AIM: Format the lines of the records below as a Markdown table with the columns Row and Line, starting at the line containing "state / province: Oaxaca" and ending at the line containing "name author: Balf.". Number each line in order and leave out any blank lines.

──────

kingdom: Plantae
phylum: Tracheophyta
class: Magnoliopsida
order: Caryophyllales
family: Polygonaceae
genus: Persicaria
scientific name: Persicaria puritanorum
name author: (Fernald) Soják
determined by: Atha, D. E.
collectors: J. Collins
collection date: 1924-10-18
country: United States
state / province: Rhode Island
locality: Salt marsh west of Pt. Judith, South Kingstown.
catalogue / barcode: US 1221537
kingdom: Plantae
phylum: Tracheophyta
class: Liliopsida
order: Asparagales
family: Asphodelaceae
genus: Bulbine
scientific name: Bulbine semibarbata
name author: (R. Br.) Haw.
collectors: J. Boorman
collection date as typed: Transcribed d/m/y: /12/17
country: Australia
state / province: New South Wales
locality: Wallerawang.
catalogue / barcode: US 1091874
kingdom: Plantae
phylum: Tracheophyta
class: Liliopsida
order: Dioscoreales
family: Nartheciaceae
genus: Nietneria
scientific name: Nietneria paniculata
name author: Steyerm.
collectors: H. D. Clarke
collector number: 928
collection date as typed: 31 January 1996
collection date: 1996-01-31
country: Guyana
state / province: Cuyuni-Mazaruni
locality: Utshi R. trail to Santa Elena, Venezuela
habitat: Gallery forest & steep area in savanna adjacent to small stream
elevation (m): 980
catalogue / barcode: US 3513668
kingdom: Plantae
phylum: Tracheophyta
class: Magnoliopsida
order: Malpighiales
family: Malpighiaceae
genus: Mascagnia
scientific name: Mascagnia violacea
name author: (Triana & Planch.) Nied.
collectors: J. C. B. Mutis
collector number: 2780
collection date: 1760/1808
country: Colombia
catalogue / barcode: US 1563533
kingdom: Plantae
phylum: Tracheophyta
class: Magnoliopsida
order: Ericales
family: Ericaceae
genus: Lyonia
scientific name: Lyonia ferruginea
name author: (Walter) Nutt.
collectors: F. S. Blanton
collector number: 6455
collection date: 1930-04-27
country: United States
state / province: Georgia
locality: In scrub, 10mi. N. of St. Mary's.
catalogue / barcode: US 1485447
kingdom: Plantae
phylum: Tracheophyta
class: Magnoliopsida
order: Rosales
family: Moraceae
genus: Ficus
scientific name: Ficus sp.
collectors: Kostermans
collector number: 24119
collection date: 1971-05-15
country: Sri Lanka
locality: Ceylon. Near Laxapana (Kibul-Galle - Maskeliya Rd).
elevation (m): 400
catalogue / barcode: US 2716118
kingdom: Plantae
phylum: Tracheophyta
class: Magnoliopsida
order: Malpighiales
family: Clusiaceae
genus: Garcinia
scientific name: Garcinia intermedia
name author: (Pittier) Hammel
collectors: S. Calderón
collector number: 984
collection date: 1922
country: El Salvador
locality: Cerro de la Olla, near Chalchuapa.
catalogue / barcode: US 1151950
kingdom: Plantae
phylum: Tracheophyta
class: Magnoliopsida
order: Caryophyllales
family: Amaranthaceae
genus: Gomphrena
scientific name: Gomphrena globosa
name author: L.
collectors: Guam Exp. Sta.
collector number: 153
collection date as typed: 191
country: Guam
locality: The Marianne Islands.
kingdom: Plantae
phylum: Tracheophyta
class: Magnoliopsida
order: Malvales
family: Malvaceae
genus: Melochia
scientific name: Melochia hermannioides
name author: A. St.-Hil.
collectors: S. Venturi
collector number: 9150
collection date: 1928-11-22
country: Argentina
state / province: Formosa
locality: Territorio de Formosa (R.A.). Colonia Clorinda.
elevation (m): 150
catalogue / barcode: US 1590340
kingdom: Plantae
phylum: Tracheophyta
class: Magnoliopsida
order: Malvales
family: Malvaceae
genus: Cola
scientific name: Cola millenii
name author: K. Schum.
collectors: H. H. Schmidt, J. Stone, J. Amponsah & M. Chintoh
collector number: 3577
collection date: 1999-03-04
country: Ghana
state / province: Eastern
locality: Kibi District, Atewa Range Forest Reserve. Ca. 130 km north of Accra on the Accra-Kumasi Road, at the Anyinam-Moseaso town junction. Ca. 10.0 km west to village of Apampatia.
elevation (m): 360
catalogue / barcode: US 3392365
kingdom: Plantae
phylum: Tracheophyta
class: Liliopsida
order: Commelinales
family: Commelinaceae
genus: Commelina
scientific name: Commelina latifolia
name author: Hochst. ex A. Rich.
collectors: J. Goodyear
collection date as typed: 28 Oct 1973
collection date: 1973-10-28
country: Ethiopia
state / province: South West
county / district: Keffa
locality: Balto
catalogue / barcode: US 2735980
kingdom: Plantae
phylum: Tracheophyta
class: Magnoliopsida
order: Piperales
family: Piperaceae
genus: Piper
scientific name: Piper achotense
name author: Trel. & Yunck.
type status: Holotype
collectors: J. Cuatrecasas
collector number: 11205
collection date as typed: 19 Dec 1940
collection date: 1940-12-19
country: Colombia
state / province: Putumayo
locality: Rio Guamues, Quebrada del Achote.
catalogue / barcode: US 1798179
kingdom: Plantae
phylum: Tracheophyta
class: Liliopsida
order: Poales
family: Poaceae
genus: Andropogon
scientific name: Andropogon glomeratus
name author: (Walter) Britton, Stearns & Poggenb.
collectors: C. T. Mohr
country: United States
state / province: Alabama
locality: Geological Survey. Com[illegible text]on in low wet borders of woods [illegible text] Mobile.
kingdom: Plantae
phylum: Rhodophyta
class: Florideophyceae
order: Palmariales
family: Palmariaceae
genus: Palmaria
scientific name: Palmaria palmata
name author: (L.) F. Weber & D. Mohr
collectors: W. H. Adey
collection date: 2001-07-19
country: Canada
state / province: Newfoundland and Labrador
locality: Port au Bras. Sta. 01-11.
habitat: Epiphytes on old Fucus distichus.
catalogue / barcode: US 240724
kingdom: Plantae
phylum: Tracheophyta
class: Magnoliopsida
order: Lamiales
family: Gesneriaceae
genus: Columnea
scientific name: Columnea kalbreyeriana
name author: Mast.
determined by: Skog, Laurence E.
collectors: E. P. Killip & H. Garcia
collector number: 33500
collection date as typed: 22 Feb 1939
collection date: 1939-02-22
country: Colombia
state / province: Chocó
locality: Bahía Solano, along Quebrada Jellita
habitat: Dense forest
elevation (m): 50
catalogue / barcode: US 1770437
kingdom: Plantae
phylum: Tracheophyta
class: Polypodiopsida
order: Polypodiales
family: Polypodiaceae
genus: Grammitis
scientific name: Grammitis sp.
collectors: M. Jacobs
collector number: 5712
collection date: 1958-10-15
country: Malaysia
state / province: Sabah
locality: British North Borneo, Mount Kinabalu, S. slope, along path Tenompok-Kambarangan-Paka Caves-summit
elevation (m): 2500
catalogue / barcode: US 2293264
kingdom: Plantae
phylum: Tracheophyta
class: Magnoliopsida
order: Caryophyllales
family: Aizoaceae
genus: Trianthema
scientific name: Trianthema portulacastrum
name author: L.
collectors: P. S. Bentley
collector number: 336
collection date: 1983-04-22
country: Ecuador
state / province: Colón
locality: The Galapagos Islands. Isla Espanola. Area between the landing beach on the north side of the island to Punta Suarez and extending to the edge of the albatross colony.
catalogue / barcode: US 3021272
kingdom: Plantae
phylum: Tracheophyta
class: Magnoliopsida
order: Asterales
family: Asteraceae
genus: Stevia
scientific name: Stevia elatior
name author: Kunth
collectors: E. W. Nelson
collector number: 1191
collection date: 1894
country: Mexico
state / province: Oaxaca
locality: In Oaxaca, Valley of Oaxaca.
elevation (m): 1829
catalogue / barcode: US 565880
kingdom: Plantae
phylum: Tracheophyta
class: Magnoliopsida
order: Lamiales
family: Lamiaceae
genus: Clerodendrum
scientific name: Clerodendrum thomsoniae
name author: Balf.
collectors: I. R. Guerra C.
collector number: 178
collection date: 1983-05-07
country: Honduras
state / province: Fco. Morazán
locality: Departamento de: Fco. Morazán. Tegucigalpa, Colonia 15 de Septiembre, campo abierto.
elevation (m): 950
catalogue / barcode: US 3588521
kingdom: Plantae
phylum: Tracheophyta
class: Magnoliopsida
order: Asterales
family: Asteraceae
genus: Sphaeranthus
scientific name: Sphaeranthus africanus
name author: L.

──────

RESPONSE BELOW:
| Row | Line |
|---|---|
| 1 | state / province: Oaxaca |
| 2 | locality: In Oaxaca, Valley of Oaxaca. |
| 3 | elevation (m): 1829 |
| 4 | catalogue / barcode: US 565880 |
| 5 | kingdom: Plantae |
| 6 | phylum: Tracheophyta |
| 7 | class: Magnoliopsida |
| 8 | order: Lamiales |
| 9 | family: Lamiaceae |
| 10 | genus: Clerodendrum |
| 11 | scientific name: Clerodendrum thomsoniae |
| 12 | name author: Balf. |